═══ Listed entries ═══

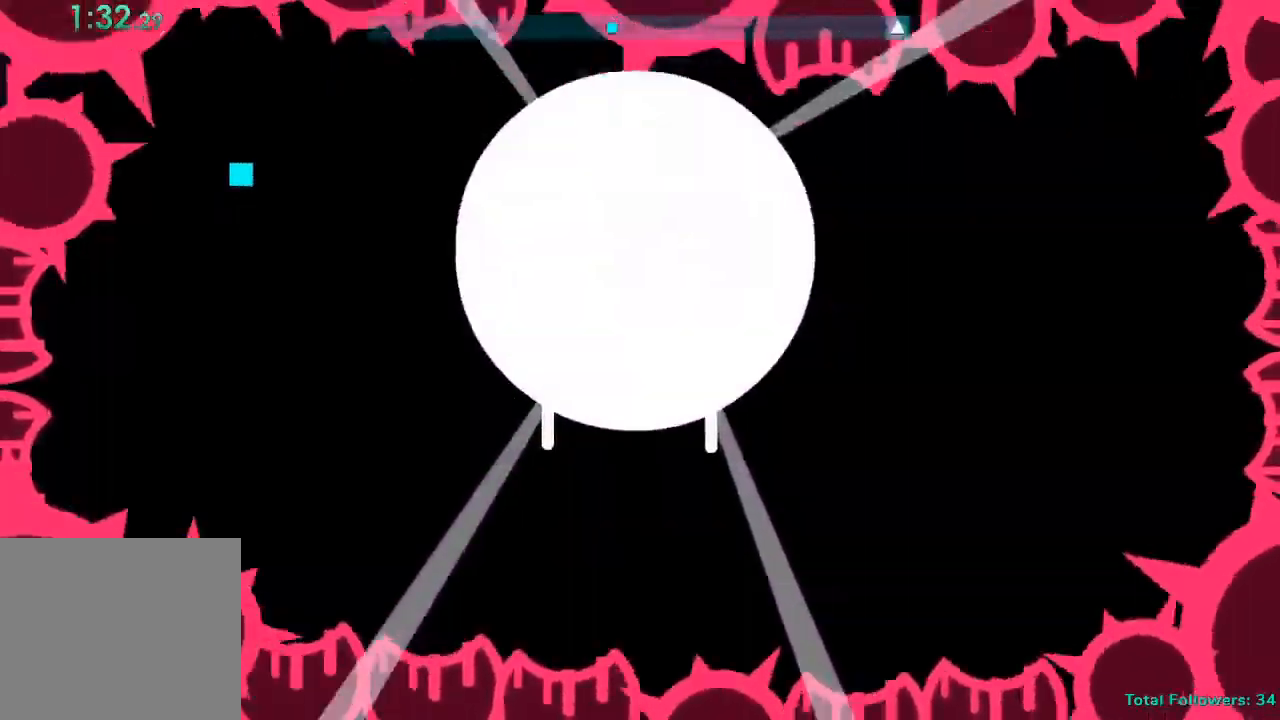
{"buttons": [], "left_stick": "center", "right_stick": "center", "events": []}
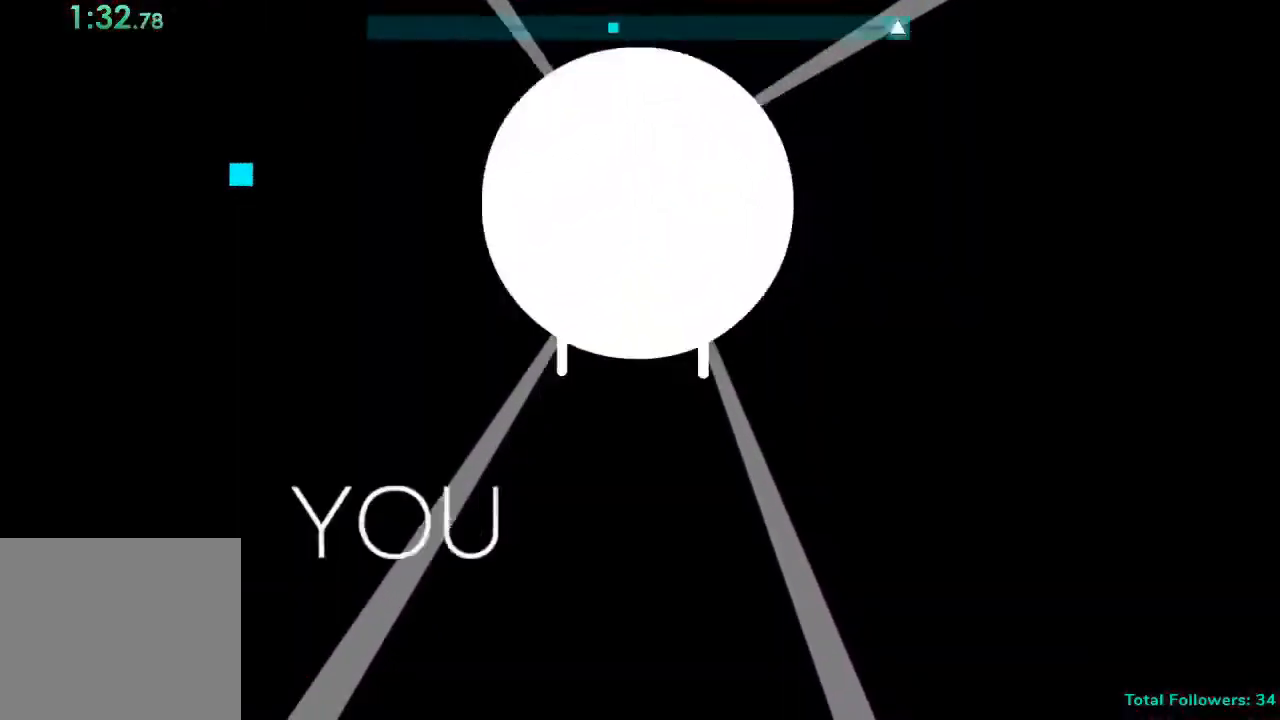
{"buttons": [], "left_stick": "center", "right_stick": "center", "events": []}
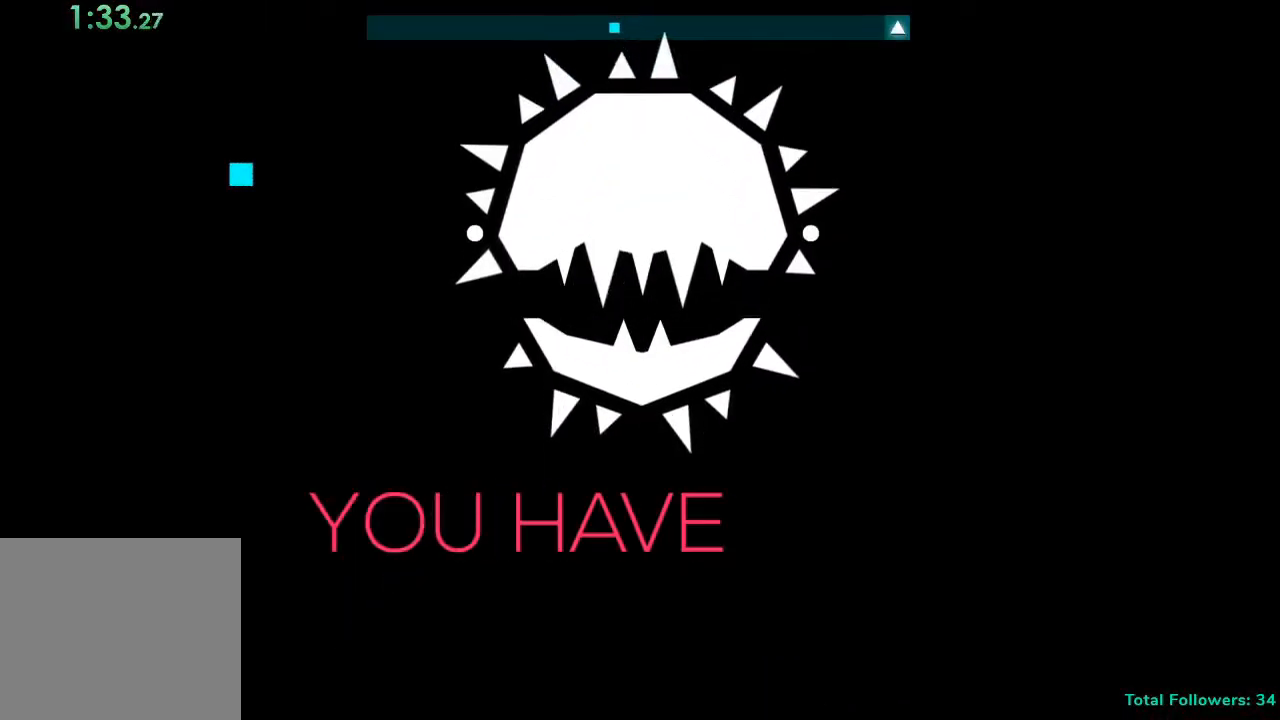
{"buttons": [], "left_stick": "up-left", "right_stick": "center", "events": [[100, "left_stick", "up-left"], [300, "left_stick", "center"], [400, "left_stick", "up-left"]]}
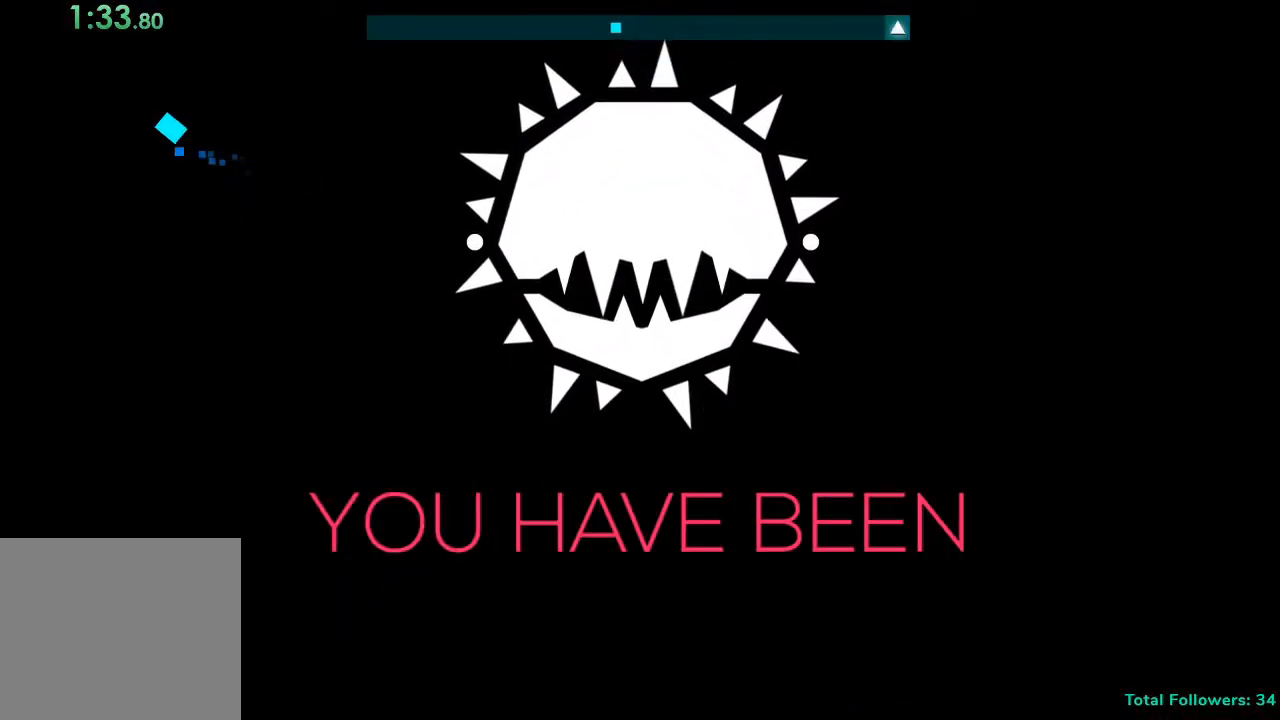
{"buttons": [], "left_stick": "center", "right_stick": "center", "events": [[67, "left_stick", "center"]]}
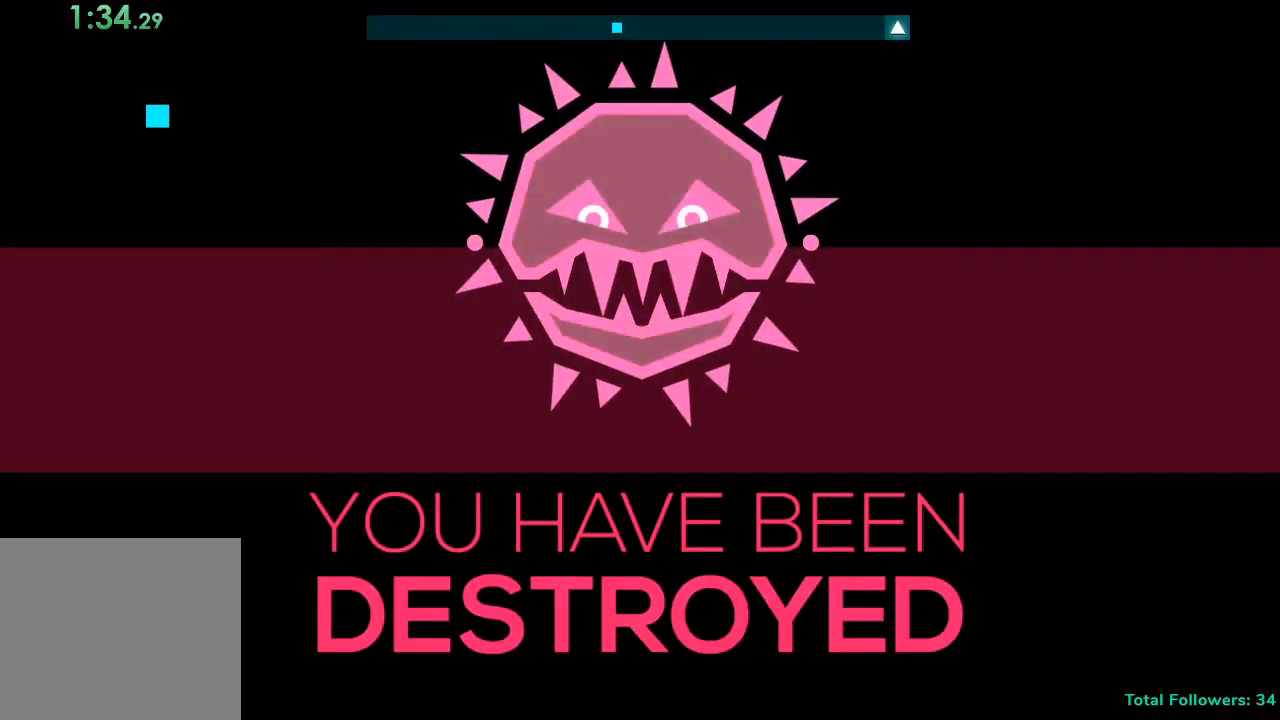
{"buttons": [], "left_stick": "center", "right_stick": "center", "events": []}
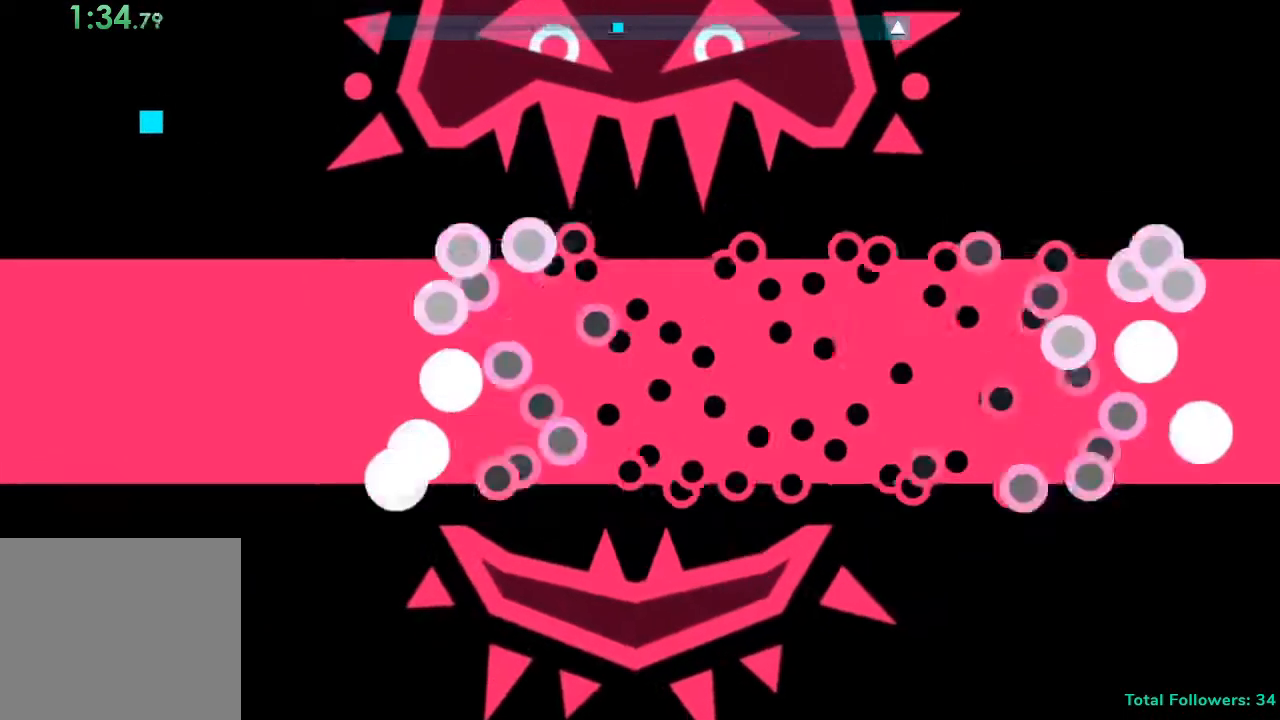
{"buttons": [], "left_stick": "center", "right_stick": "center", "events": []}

═══

Make an exact copy of the records above, one that has none of the pictures.

{"buttons": [], "left_stick": "center", "right_stick": "center", "events": []}
{"buttons": [], "left_stick": "center", "right_stick": "center", "events": []}
{"buttons": [], "left_stick": "up-left", "right_stick": "center", "events": [[100, "left_stick", "up-left"], [300, "left_stick", "center"], [400, "left_stick", "up-left"]]}
{"buttons": [], "left_stick": "center", "right_stick": "center", "events": [[67, "left_stick", "center"]]}
{"buttons": [], "left_stick": "center", "right_stick": "center", "events": []}
{"buttons": [], "left_stick": "center", "right_stick": "center", "events": []}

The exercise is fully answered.